WHAT IS REQUIRED:
Rewrite the stretch of entries from the line containing "Print R, t and" through the line containing "0.297495, 0.954103, 0.239038]]" as a JSON list of strings, one string per line, omitting blank lines. Leave the pictures out of your answer.

**** EXTRACTED MATERIAL ****

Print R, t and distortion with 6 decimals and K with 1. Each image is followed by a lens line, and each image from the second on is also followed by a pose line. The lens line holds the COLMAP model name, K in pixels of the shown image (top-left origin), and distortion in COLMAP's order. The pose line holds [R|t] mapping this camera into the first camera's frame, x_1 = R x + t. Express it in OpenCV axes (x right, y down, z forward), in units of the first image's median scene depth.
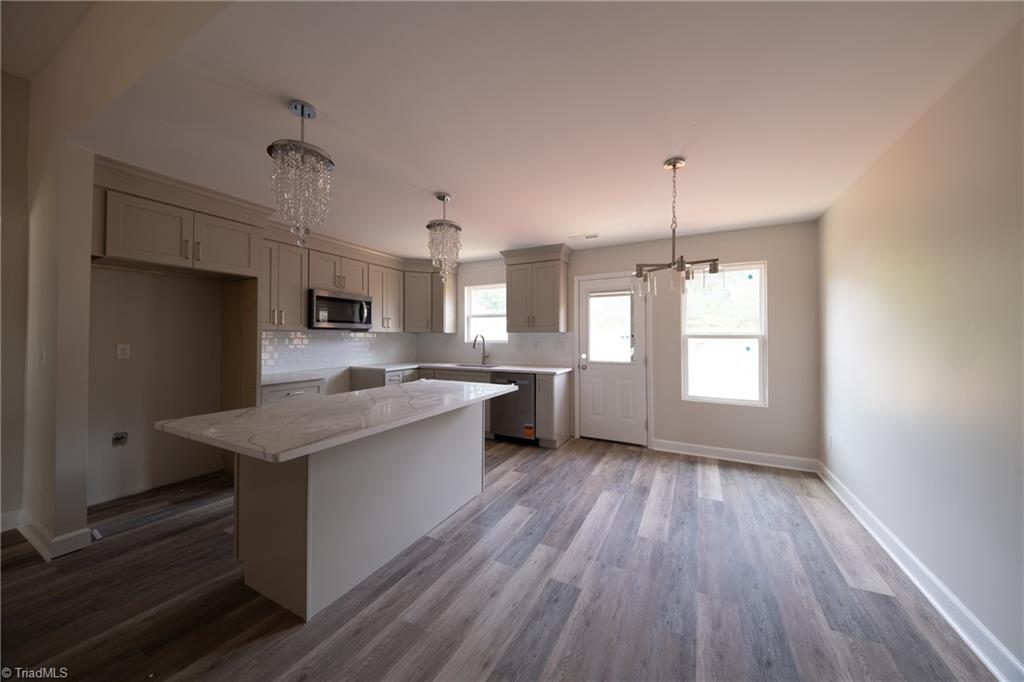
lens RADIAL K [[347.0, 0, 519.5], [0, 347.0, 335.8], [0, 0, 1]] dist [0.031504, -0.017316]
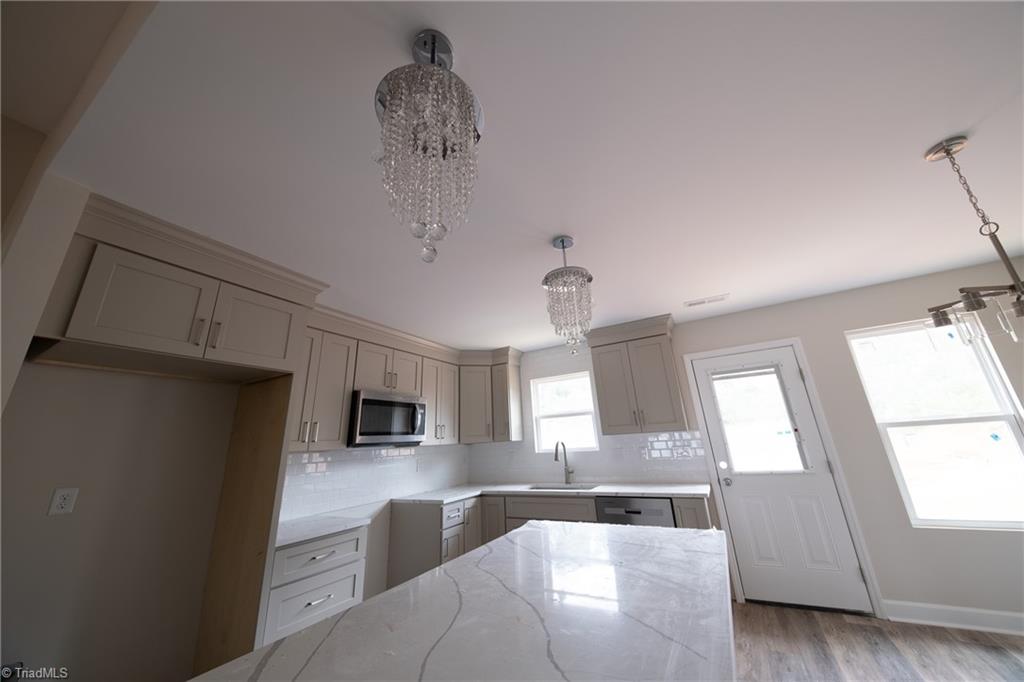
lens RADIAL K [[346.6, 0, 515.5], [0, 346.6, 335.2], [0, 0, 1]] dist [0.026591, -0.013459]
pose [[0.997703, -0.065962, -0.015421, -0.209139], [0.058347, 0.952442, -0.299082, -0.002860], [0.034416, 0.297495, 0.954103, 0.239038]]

****
**** EXTRACTED MATERIAL ****

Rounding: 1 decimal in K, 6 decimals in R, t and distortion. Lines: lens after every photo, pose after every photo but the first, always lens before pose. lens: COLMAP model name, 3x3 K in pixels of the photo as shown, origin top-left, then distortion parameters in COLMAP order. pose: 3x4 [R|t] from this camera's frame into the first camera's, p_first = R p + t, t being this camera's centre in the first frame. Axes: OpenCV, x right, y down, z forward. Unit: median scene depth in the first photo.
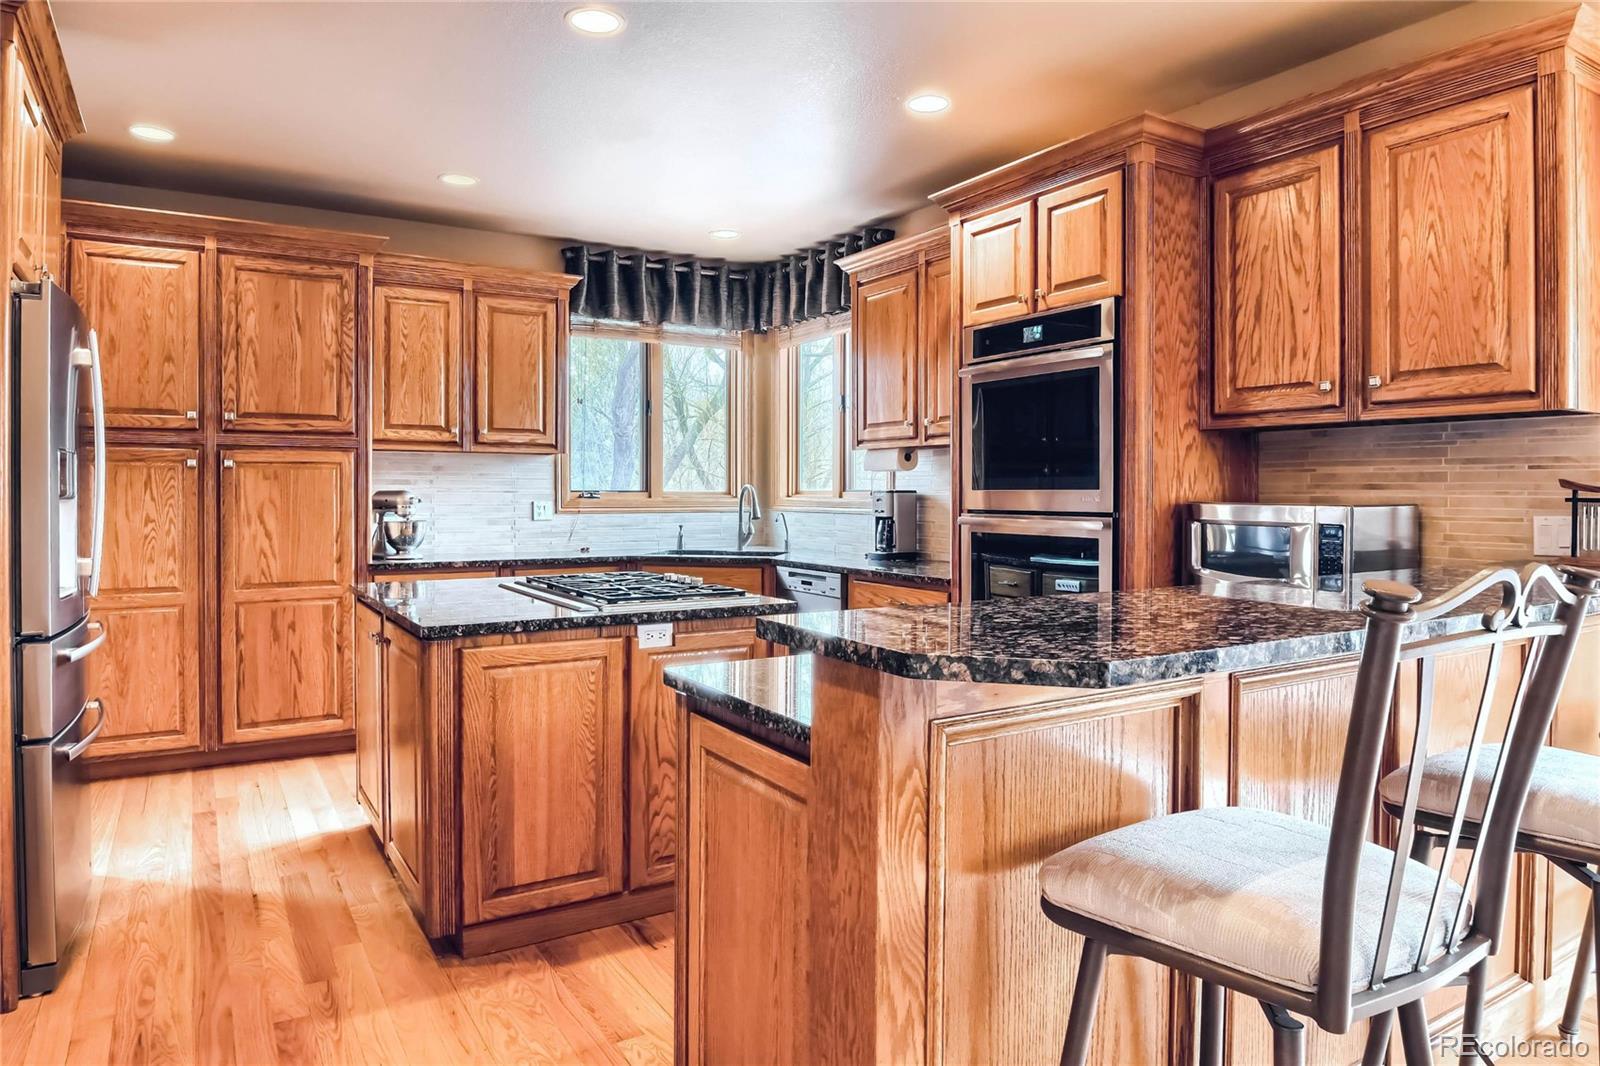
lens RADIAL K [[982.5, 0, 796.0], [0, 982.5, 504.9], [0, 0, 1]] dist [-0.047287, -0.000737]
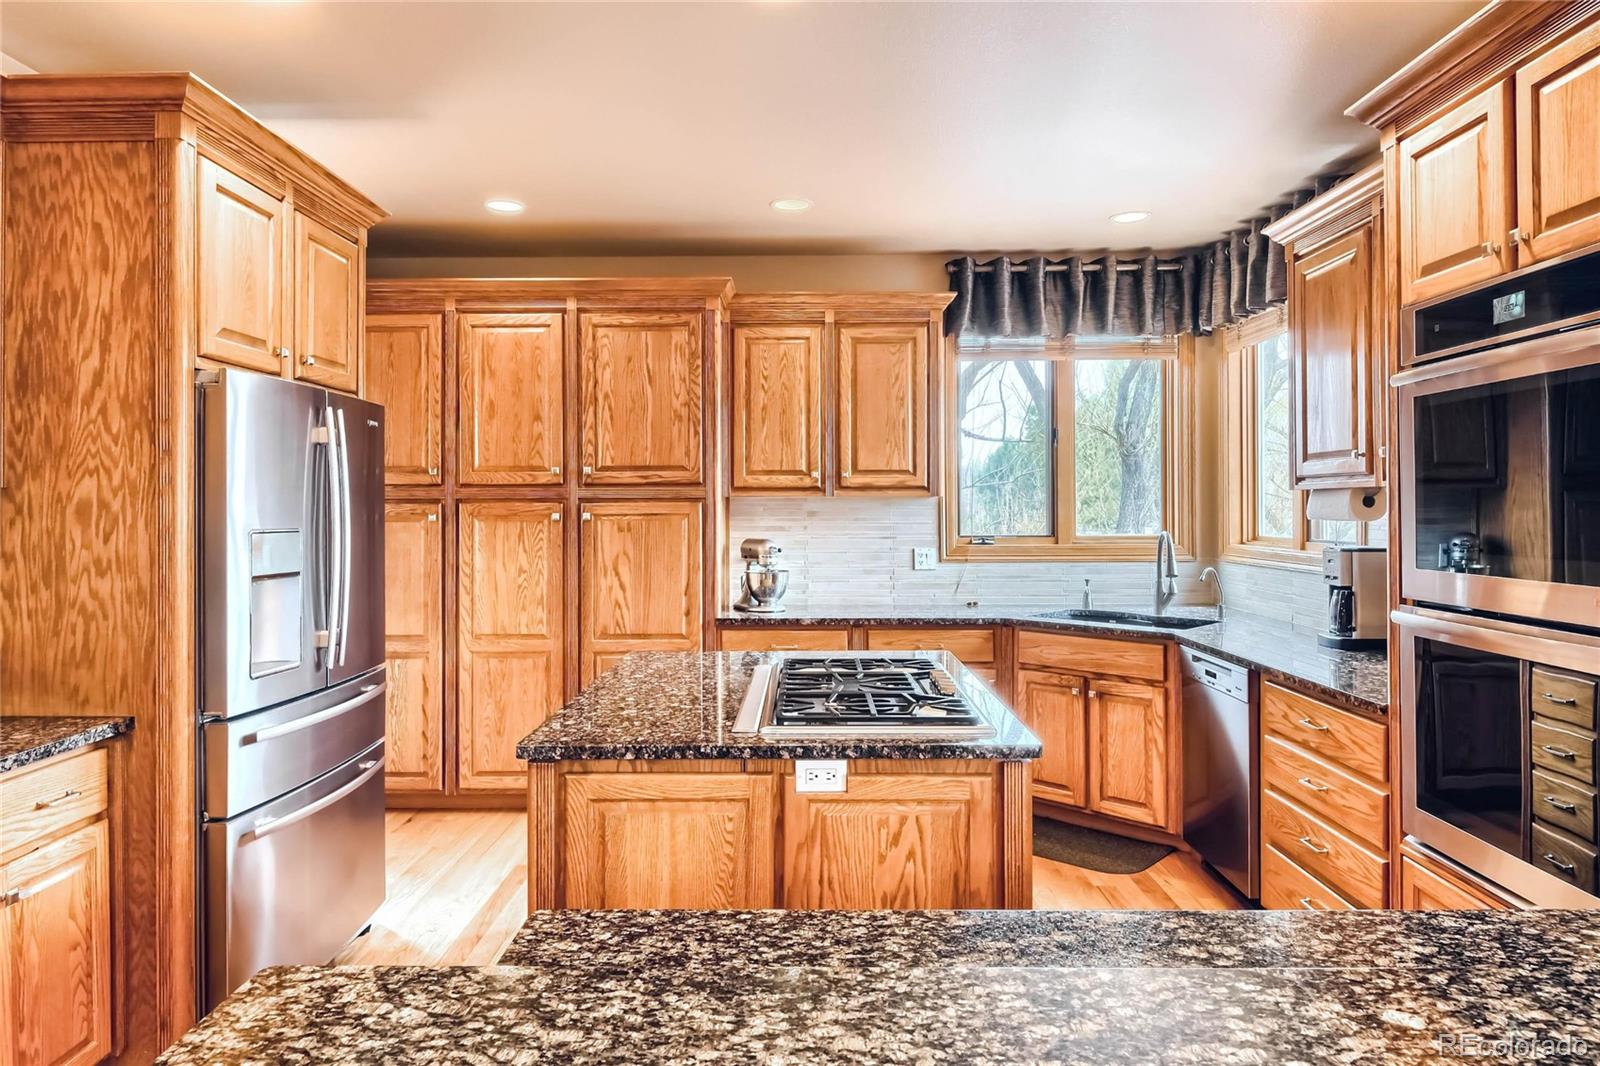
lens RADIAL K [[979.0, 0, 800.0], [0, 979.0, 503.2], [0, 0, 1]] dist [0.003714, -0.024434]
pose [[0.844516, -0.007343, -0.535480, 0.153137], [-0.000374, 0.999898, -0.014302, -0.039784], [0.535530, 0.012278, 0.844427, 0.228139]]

****

FINISHED EXERCISE:
[
  "Print R, t and distortion with 6 decimals and K with 1. Each image is followed by a lens line, and each image from the second on is also followed by a pose line. The lens line holds the COLMAP model name, K in pixels of the shown image (top-left origin), and distortion in COLMAP's order. The pose line holds [R|t] mapping this camera into the first camera's frame, x_1 = R x + t. Express it in OpenCV axes (x right, y down, z forward), in units of the first image's median scene depth.",
  "lens RADIAL K [[347.0, 0, 519.5], [0, 347.0, 335.8], [0, 0, 1]] dist [0.031504, -0.017316]",
  "lens RADIAL K [[346.6, 0, 515.5], [0, 346.6, 335.2], [0, 0, 1]] dist [0.026591, -0.013459]",
  "pose [[0.997703, -0.065962, -0.015421, -0.209139], [0.058347, 0.952442, -0.299082, -0.002860], [0.034416, 0.297495, 0.954103, 0.239038]]"
]